The risk matrix is built for you automatically based on the risk classification settings defined by you. All you have to do is define a colour, title, and description for every combination.

For every Risk eramba will calculate a Risk score in two stages:

  • Analysis: this is meant to classify the risk as it was first identified.
  • Treatment: this is meant to classify the risk after whatever treatment was applied.

In the end, you will end up with two classifications and two risk scores - at the analysis and treatment phase. Based on the classification coordinates, eramba will know which position on the matrix your risk sits in and apply the label you defined.

For the most part, Risks are problems waiting to occur, and it makes sense to plan what actions will be taken when they take place. For every Risk, you can set a procedure (which comes from the Policy module) that describes how the Risk should be responded to.

We have not mentioned anything in regard to Risk Identification, this is because people do it in different ways (interviews, etc). eramba has a specific module called Online Assessments that can be used to upload any type of questionnaire with drop downs, open text answers, scoring, conditional questions, etc which can later be sent to people inside or outside your organisation. 

The screenshot above shows the portal with a questionnaire which as you can see has been split into five different chapters. Feedback received on this portal can be used as input to your Risks Identification process.

So far, we discussed creating and reviewing risks in the register, but there is a lot more to it. You can use notifications to trigger emails or REST APIs to notify when reviews are due, say, one, five, or 10 days before and after the deadline.

You can create filters that will let you know what risks are expired, what reviews are due in the next couple of weeks, the top-10 risks, new risks, and so on. There are a million combinations available to you.

Any filter you create can be exported as a CSV or sent to you as often as you want over email, so you won't even have to log in to the system to know what is going on. 

Reports are also available as charts. These are shipped with standard reports and let you know visually what is going on.

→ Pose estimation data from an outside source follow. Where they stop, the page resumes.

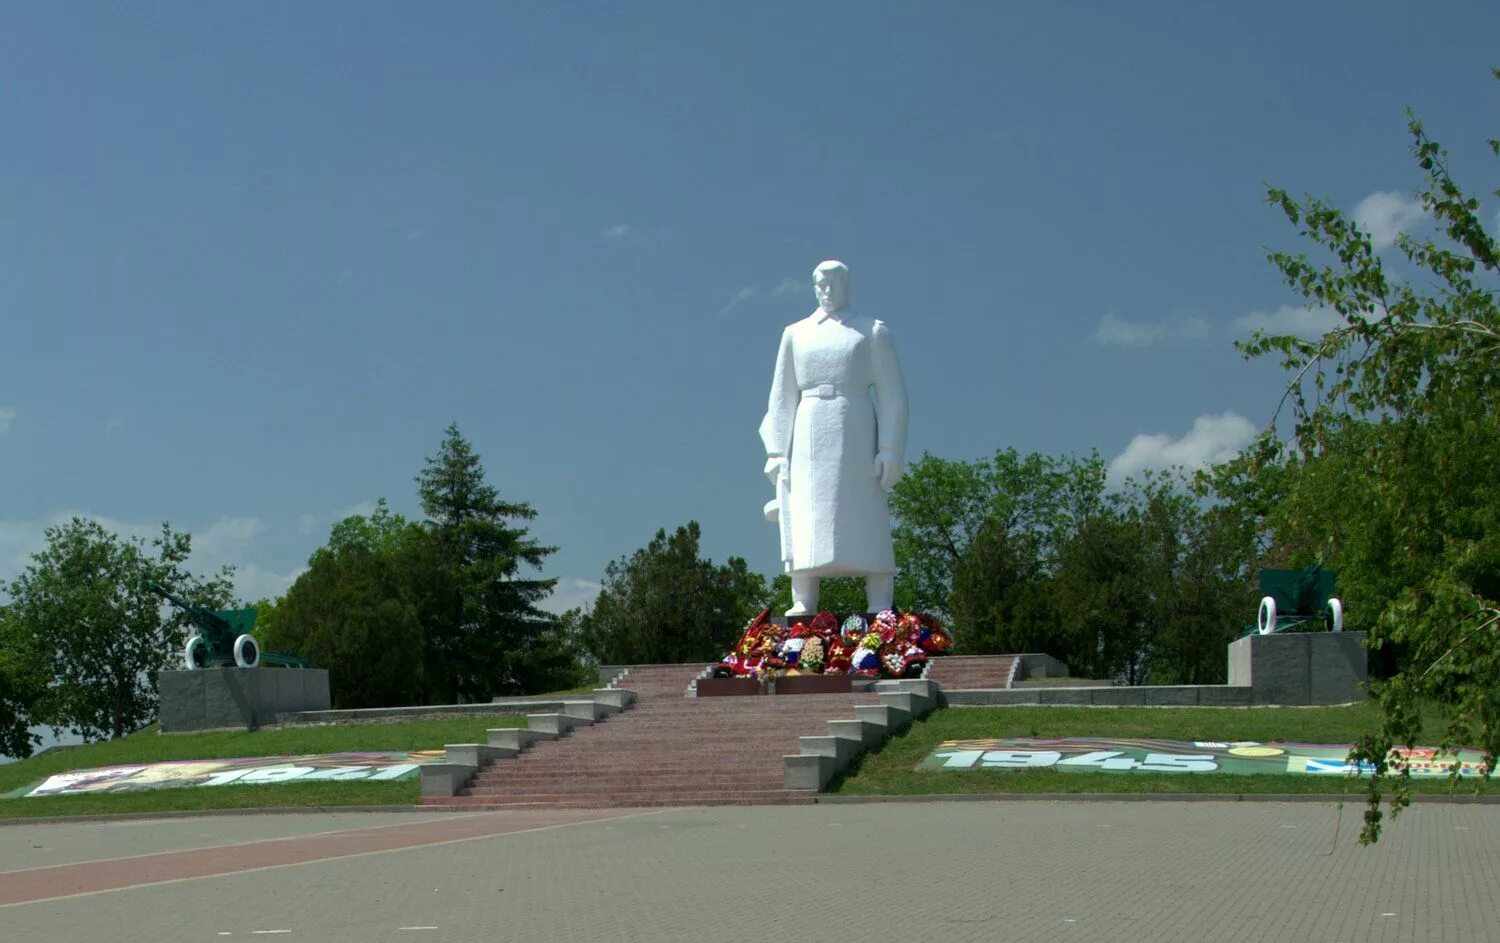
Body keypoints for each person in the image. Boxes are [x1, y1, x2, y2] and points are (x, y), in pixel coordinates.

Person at [759, 260, 908, 616]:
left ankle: (880, 600)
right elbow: (781, 396)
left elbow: (892, 393)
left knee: (865, 510)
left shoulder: (871, 330)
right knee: (807, 513)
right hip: (808, 427)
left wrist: (891, 448)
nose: (827, 291)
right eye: (821, 284)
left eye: (834, 284)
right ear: (813, 287)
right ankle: (804, 597)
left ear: (847, 286)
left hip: (855, 423)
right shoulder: (796, 333)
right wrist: (777, 451)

You can create your reports with a report builder based on widgets that you drag and drop into a template. You can use text, tables, filters, and charts that we ship with.

The outcome will be a graphical report with your desired data. These reports can also be sent over email in PDF format as often as you want, so you don't have to log into the system.


 

You can flag items based on your conditions: when a risk expires, when a review is missing evidence, when a risk is too high when the mitigation elements are untested or not working, etc. We use statuses across all modules to highlight these flags, and we ship with hundreds of them preconfigured for you.

But you can also create your statuses based on your conditions, and again, you have access to thousands of possibilities with the status configuration tool.

Every time a status matches (or fails to match) your conditions, a label will be applied to the risk. You can optionally trigger emails and REST APIs, too. For example, you can notify the risk owner and stakeholder of a risk when the score becomes too high. The options are endless, and it is really up to you what level of complexity you wish to use.

Eramba uses web forms to create things, and these forms have been preset for you. The good news is that eramba ships with custom fields on every module, so you can add, hide, rename, and move around fields on the form in almost any way you want.
 


 

A user-friendly interface lets you do all of the work without needing to know how to code software.

As explained, REST APIs can be triggered from eramba to other systems using notifications. You set the condition (from a preset notification or status defined by your logic), and when it matches, eramba will trigger the REST based on your endpoint url, headers, payload, etc. Eramba can also receive REST API calls to create, update, delete, or list risks.

We use Swagger, so our documentation is automatically created no matter what we change on our software.